The contrary supposition that the oldest Insects possessed a “complete metamorphosis,” and that the “incomplete metamorphosis” of the Orthoptera and Hemiptera is only of later origin, is met by serious difficulties. If all the classes of Arthropoda (Crustacea, Insecta, Myriopoda and Arachnida) are indeed all branches of a common stem (and of this there can scarcely be a doubt), it is evident that the water-inhabiting and water-breathing Crustacea must be regarded as the original stem from which the other terrestrial classes, with their tracheal respiration, have branched off. But nowhere among the Crustacea is there a mode of development comparable to the “complete metamorphosis” of the Insecta, nowhere among the young or adult Crustacea are there forms which might resemble the maggots of the Diptera or Hymenoptera, the larvæ of the Coleoptera, or the caterpillars of the Lepidoptera, still less any bearing even a distant resemblance to the quiescent pupæ of these animals. The pupæ, indeed, cannot at all be regarded as members of an original developmental series, the individual stages of which represent permanent ancestral states, for an animal like the mouthless and footless pupa of the Silkworm, enclosed by a thick cocoon, can never have formed the final, sexually mature state of an Arthropod.

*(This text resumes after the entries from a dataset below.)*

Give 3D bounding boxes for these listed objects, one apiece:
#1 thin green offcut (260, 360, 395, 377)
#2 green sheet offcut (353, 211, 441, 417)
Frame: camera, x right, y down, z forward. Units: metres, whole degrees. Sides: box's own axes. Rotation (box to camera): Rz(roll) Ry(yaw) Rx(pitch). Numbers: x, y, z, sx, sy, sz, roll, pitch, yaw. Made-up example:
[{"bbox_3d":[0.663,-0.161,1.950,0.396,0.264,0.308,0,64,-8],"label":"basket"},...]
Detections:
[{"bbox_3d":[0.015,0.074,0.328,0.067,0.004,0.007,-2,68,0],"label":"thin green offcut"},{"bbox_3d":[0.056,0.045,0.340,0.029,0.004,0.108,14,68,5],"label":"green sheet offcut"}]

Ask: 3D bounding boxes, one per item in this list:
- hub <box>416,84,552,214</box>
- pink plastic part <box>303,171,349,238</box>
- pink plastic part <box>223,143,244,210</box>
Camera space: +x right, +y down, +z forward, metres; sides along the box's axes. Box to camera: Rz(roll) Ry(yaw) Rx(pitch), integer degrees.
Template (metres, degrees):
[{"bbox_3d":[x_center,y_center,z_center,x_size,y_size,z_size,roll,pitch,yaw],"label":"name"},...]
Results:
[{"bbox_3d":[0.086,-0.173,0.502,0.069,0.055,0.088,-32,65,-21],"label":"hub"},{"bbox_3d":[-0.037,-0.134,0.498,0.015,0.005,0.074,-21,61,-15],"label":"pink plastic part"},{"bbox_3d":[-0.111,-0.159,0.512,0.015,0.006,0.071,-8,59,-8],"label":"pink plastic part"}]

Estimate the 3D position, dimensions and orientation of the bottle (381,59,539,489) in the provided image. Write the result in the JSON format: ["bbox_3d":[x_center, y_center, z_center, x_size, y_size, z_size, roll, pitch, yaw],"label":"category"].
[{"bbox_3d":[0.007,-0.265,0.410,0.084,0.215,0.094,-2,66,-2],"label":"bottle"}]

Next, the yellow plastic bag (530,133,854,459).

In the development of the Insecta we never see new segments added to those already present in the youngest larvæ, but we do see segments which were distinct in the larva afterwards become fused together or disappear. Considering the parallelism which prevails throughout organic nature between palæontological and embryonic development, it is therefore improbable that the oldest Insects should have possessed fewer segments than some of their descendants. But the larva of the Coleoptera, Lepidoptera, etc., never have more than nine abdominal segments, it is therefore not probable that they represent the original young form of the oldest Insects, and that the Orthoptera, with an abdomen of eleven segments, should have been subsequently developed from them.

Taking into consideration on the one hand these difficulties, and on the other the arguments which indicate the Orthoptera as the order most nearly approaching the primitive form, it is my opinion that the “incomplete metamorphosis” of the Orthoptera is the primitive one, inherited from the original parents of all Insects, and the “complete metamorphosis” of the Coleoptera, Diptera, etc., a subsequently acquired one.